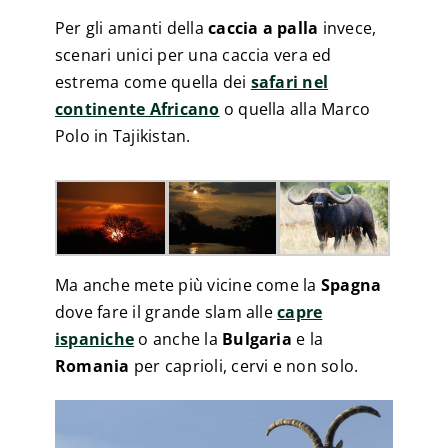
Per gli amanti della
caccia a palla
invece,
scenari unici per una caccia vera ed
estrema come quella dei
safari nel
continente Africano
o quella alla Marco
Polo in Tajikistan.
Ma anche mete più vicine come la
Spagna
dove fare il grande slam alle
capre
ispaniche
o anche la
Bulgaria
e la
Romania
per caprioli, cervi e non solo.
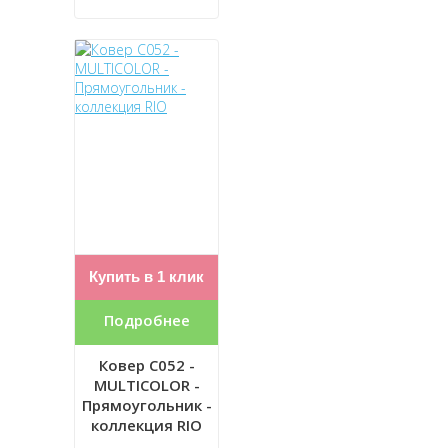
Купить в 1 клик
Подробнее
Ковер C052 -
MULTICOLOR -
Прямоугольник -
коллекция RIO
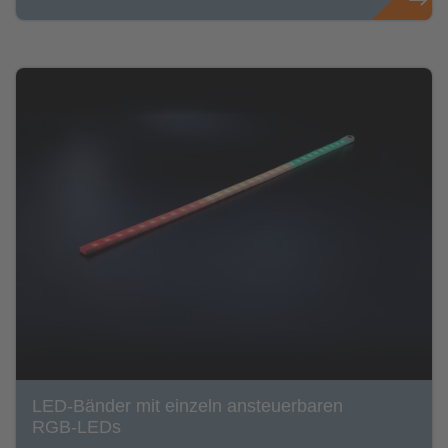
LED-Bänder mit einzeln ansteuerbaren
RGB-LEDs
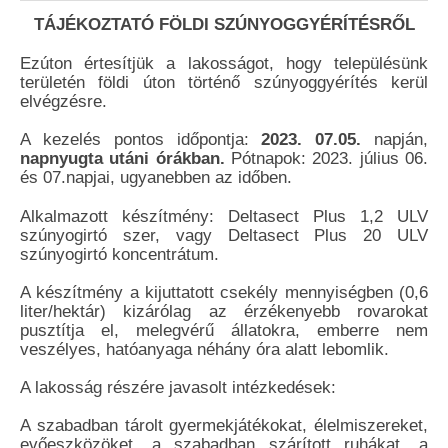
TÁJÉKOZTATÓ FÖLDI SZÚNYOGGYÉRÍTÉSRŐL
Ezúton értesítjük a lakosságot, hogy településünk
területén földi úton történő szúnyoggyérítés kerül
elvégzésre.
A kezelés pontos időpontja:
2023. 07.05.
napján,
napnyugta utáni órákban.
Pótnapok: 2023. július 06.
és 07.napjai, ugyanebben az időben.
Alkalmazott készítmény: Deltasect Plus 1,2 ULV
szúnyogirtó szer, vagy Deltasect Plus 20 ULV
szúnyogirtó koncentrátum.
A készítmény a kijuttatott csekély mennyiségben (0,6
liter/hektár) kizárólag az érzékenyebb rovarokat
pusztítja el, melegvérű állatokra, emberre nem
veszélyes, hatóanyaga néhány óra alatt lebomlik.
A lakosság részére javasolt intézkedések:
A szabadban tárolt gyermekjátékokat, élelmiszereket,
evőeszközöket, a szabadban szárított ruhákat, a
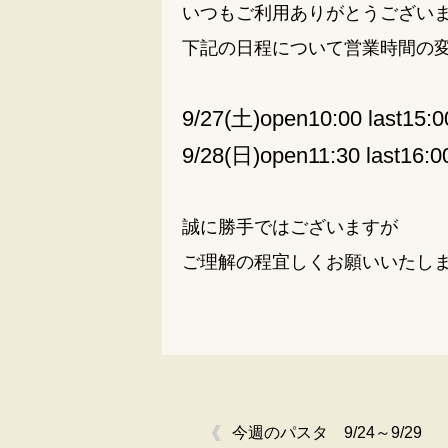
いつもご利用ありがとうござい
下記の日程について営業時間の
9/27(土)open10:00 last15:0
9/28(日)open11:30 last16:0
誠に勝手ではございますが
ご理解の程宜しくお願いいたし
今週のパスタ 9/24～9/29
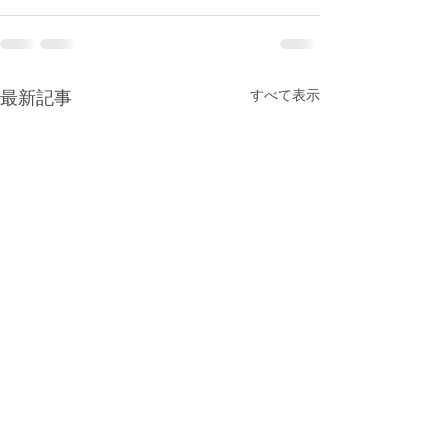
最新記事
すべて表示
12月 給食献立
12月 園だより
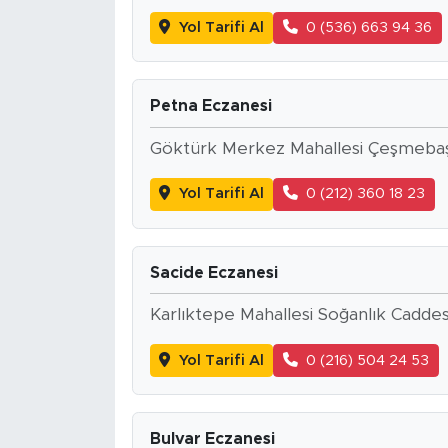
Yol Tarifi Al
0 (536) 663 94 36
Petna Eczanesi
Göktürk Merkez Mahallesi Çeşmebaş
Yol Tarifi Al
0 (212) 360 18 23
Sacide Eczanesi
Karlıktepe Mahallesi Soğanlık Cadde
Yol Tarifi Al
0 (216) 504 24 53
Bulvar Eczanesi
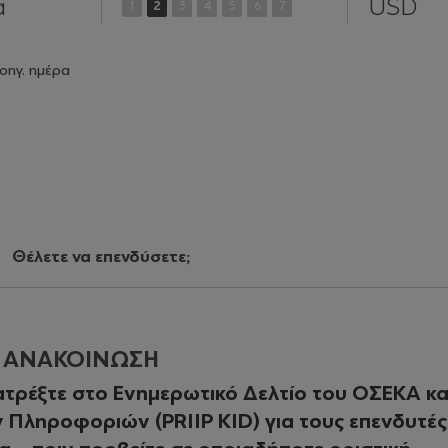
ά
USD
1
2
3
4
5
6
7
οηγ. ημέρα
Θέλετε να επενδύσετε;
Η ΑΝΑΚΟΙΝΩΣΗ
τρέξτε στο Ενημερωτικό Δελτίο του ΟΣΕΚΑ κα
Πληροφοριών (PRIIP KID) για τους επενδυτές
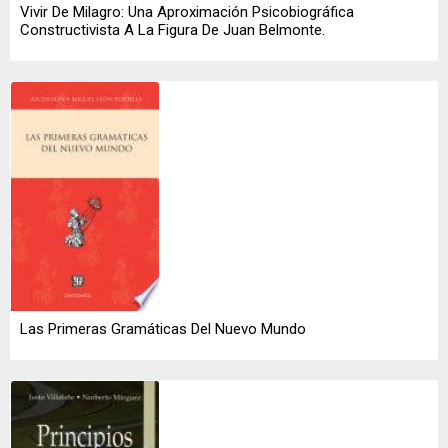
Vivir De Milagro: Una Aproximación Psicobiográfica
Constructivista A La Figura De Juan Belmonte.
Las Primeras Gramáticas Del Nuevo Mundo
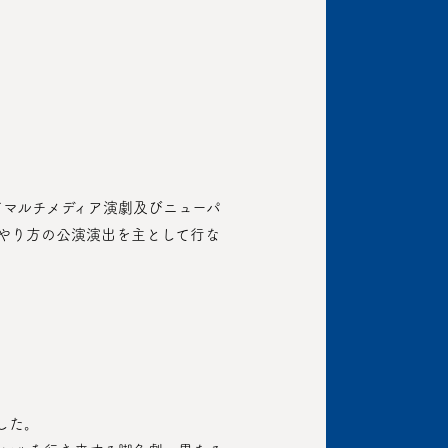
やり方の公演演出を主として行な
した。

____

An exact restatement of the lines from the one holding "今週のパスタ 9/24～9/29" through the end of the entries, both ends included, is the whole answer. Pictures stay out.

今週のパスタ 9/24～9/29
最新記事
すべて表示
12月 給食献立
12月 園だより
Yol Tarifi Al
0 (536) 663 94 36
Petna Eczanesi
Göktürk Merkez Mahallesi Çeşmebaş
Yol Tarifi Al
0 (212) 360 18 23
Sacide Eczanesi
Karlıktepe Mahallesi Soğanlık Cadde
Yol Tarifi Al
0 (216) 504 24 53
Bulvar Eczanesi
ά
USD
1
2
3
4
5
6
7
οηγ. ημέρα
Θέλετε να επενδύσετε;
Η ΑΝΑΚΟΙΝΩΣΗ
τρέξτε στο Ενημερωτικό Δελτίο του ΟΣΕΚΑ κα
Πληροφοριών (PRIIP KID) για τους επενδυτές
Vivir De Milagro: Una Aproximación Psicobiográfica
Constructivista A La Figura De Juan Belmonte.
Las Primeras Gramáticas Del Nuevo Mundo
やり方の公演演出を主として行な
した。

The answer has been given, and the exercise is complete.